::: Source extract
We also need help with a flat tire.

Alabama v Mississippi Photo by Jonathan Bachman/Getty Images

We continue with our weekly series that assesses my confidence, using a scale of one to five Cowboy Hat-Wearing Matt Lukes, in Ole Miss’ ability to win the remaining games on its schedule. For a refresher on how this works or if you want to remember a time before cold reality washed over us, click here.

Believe it or not, there were two positives to take away from Alabama’s shredding of Ole Miss last Saturday night. The first being the stadium ribbon boards that display statistics quit working after Jordan Ta’amu’s 75-yard touchdown pass to D.K. Metcalf, meaning we had no idea Alabama was on its way to putting up 433 yards of total offense in the first half.

The second and last positive was that because Ole Miss received such a swift, clean death, leaving before halftime* gave you two hours of your life back! I, for one, used that bit of lagniappe to stuff my face with Chevron and drive to Memphis.

*I left my seat with about three minutes to go until halftime, with Ole Miss trailing 42-7, and before I could get out of the stadium, it was 49-7.

In two weeks, when Ole Miss travels to Baton Rouge, we’ll learn if what happened on Saturday is a product of Alabama being a killing machine or Alabama being a killing machine and Ole Miss is staring down the barrel of an Ed Orgeron and Houston Nutt 0-8 SEC season special. Prayers sent that it’s Option A.
::::::
::: Provided information
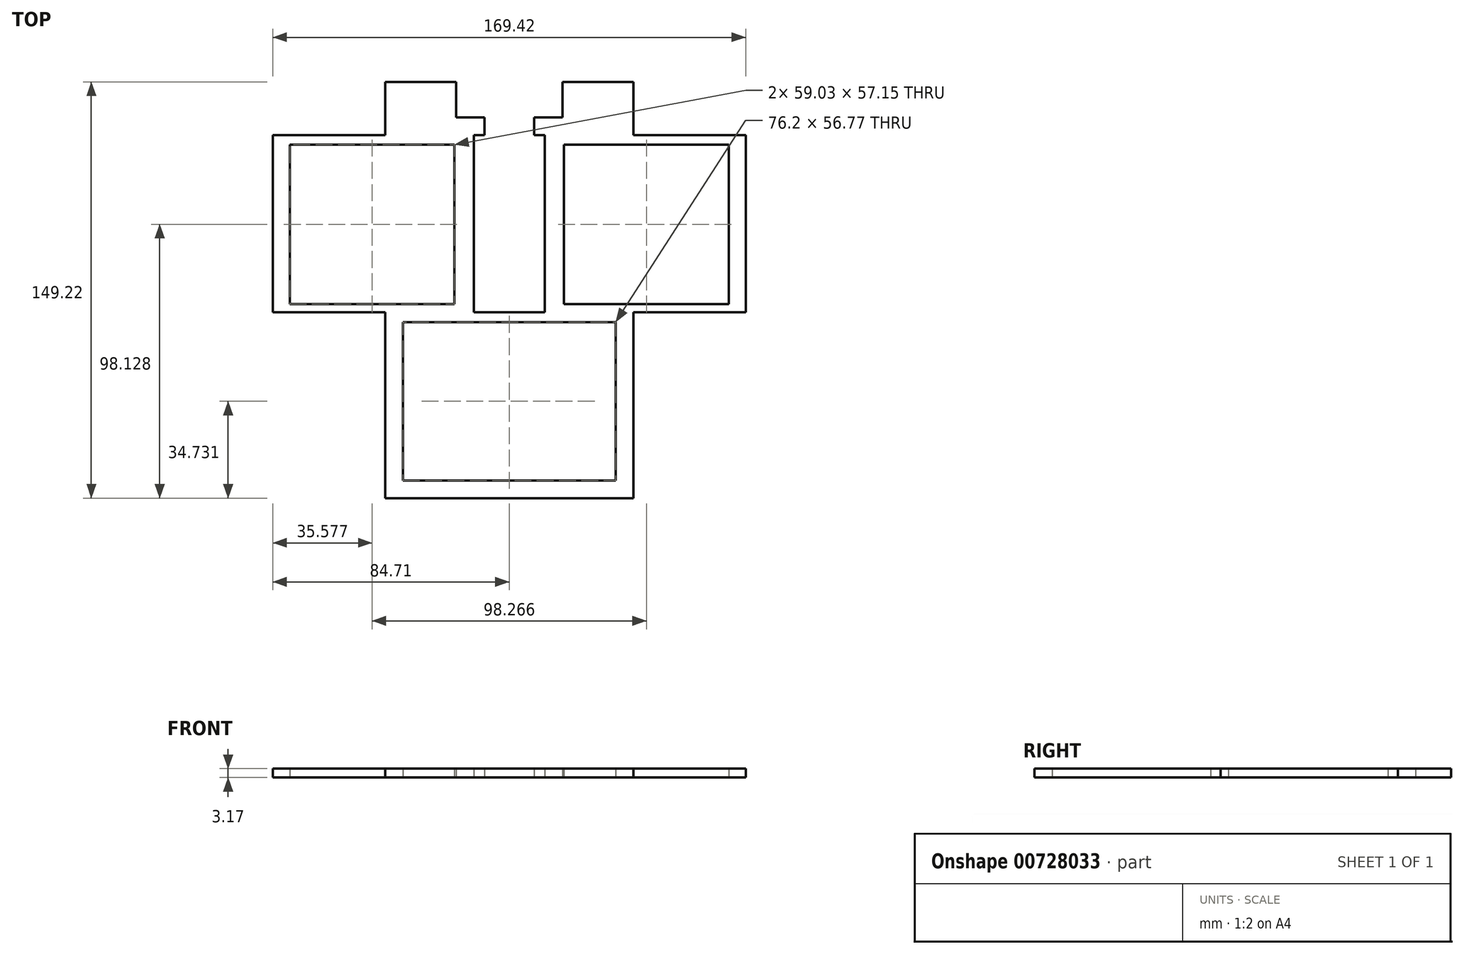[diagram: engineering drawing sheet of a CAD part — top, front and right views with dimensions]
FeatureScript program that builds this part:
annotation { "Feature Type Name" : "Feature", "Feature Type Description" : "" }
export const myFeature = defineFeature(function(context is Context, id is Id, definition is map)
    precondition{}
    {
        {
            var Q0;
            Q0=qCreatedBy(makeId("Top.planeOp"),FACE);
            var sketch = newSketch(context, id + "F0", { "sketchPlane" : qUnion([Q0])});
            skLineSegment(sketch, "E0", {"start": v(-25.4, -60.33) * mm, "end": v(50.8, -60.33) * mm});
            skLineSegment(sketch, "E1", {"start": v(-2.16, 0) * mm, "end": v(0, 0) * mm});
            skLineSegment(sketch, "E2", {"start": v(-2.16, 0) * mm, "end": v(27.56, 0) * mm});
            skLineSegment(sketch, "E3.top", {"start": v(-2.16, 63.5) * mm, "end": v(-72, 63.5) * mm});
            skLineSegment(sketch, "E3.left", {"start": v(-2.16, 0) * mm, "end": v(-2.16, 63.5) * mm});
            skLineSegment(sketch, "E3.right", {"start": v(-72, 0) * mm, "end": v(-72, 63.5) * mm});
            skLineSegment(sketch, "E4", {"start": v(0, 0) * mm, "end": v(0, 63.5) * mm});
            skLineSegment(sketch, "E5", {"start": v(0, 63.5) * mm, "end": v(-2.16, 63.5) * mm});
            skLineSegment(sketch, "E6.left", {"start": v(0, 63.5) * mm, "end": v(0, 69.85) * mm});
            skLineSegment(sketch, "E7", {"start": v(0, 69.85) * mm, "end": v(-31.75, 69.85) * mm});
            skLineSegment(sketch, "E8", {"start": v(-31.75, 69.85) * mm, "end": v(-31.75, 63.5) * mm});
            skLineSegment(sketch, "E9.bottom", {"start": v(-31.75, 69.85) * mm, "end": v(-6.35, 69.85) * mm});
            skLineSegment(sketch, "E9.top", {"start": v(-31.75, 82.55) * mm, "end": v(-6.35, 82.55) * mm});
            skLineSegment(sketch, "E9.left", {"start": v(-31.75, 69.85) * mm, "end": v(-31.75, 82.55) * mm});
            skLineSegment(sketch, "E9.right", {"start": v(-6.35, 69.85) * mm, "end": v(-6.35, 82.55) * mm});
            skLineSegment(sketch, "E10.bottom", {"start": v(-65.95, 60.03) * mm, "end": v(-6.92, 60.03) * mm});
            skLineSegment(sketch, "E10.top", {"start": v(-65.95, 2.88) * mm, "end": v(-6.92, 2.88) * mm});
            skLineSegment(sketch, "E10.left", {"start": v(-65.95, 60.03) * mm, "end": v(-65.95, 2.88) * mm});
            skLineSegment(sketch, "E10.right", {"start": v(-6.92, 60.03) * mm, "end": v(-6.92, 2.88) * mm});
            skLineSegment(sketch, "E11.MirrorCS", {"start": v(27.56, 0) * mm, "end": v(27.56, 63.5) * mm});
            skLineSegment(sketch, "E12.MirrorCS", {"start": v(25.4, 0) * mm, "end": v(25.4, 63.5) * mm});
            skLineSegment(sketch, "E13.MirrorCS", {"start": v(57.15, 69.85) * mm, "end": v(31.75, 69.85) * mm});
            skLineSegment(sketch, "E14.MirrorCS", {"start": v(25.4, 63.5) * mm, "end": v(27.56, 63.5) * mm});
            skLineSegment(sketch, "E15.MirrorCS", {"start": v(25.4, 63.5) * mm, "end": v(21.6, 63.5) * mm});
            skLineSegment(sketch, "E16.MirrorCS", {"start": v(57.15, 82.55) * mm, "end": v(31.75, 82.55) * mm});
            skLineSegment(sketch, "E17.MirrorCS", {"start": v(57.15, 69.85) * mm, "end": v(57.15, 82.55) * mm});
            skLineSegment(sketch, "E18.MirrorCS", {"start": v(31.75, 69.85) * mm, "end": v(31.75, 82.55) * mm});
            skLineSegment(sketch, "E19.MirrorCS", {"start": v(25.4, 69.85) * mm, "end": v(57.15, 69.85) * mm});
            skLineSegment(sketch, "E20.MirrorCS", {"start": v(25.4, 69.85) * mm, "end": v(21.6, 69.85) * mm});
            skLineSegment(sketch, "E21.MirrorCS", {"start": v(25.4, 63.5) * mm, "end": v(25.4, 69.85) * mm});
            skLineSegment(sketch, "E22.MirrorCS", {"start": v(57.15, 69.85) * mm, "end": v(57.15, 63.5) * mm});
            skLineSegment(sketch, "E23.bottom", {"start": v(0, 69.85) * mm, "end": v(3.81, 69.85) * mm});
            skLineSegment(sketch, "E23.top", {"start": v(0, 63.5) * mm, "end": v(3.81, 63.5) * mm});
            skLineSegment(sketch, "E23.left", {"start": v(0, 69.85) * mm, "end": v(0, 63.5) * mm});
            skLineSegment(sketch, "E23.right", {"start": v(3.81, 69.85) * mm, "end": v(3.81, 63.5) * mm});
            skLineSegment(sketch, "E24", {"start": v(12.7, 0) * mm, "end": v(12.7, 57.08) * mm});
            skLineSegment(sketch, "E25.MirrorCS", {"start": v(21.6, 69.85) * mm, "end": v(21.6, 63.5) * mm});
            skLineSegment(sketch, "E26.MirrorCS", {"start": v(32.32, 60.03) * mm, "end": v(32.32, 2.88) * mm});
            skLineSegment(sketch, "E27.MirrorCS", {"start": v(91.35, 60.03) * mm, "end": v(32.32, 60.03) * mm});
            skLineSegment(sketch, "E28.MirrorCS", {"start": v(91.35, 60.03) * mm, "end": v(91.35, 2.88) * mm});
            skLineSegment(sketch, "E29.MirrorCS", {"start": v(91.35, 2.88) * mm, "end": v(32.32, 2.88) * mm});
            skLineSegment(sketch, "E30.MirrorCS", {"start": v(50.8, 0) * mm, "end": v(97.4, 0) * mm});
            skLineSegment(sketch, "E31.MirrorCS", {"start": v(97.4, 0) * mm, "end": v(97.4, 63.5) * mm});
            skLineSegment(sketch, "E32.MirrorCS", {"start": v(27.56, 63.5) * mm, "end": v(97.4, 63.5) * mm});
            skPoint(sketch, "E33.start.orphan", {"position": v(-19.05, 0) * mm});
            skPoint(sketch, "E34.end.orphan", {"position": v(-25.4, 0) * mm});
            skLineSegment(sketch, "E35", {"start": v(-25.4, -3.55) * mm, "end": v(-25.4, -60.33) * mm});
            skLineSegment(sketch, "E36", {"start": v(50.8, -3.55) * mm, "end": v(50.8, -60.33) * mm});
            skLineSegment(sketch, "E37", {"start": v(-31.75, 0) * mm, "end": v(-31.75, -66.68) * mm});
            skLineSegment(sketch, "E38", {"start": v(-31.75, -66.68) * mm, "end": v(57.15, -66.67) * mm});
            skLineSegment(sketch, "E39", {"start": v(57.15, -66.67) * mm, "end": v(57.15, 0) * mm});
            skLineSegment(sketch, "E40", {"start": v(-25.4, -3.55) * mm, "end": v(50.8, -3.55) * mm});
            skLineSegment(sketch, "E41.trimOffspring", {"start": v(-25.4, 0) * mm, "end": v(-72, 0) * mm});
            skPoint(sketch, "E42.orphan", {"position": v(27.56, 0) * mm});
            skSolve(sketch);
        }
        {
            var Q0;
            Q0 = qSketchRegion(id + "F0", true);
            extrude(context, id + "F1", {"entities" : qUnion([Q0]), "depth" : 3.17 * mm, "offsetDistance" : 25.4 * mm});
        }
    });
::::::
::: Provided information
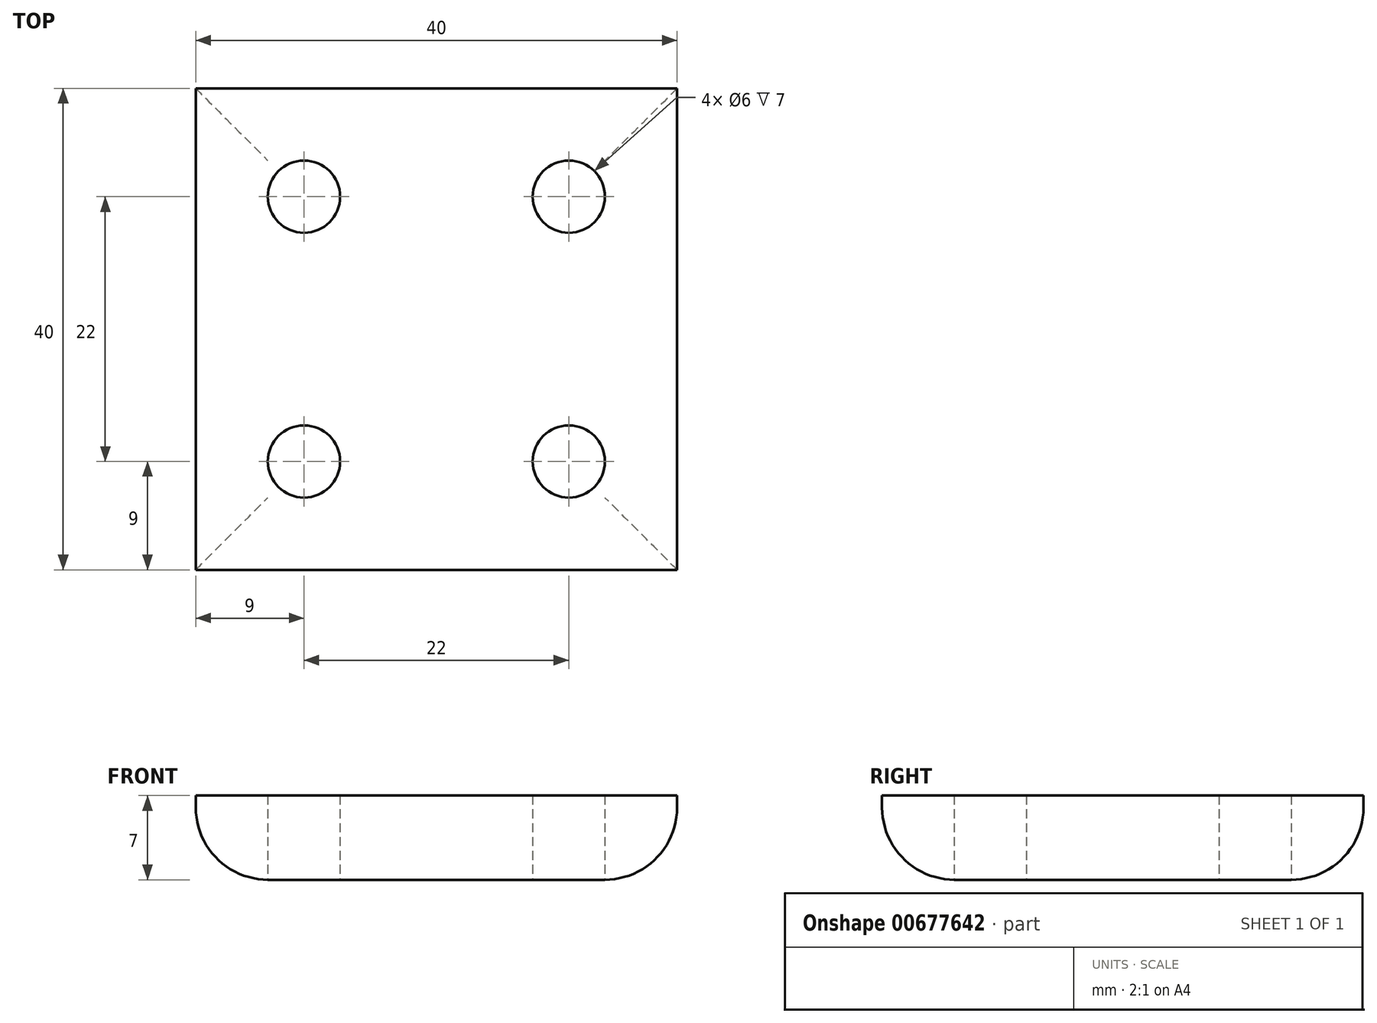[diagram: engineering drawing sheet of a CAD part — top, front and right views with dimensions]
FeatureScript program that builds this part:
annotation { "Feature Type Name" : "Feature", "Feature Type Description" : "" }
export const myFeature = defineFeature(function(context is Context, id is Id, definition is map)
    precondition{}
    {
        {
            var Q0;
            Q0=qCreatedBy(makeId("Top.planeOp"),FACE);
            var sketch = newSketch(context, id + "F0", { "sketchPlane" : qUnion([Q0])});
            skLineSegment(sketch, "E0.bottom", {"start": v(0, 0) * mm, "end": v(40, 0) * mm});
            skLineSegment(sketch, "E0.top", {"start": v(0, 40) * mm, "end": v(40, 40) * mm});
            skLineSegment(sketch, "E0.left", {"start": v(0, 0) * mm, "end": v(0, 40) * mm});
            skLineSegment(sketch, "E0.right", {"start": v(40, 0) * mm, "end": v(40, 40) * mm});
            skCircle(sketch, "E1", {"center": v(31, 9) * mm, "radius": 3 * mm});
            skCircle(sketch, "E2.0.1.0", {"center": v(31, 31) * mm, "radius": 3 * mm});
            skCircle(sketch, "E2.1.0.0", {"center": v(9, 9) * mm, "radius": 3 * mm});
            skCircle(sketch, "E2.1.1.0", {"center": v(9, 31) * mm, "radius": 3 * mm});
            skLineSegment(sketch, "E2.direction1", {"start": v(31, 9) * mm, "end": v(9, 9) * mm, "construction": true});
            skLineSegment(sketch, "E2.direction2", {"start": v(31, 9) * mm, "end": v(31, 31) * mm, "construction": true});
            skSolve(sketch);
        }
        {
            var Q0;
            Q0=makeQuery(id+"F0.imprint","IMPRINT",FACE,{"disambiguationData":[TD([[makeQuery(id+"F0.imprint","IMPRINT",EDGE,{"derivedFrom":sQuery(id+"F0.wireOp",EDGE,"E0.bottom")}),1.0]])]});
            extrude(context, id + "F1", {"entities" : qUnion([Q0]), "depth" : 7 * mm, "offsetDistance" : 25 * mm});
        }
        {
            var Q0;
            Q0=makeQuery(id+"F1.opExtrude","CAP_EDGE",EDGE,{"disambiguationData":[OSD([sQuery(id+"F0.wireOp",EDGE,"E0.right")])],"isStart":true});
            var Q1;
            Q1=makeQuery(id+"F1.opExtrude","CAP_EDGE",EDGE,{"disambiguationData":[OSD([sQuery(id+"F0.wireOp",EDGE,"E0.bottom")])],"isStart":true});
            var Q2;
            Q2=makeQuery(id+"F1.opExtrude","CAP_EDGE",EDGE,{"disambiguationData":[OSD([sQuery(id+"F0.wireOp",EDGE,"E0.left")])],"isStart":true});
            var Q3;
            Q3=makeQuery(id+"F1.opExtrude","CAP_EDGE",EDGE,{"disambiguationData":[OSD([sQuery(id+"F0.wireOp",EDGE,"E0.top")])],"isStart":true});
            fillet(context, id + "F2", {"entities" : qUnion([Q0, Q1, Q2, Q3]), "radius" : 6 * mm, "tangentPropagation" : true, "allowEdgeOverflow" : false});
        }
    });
::::::
Name every person mentioned by name in the Ole Miss football column.

Jonathan Bachman, Matt Lukes, Jordan Ta’amu, D.K. Metcalf, Ed Orgeron, Houston Nutt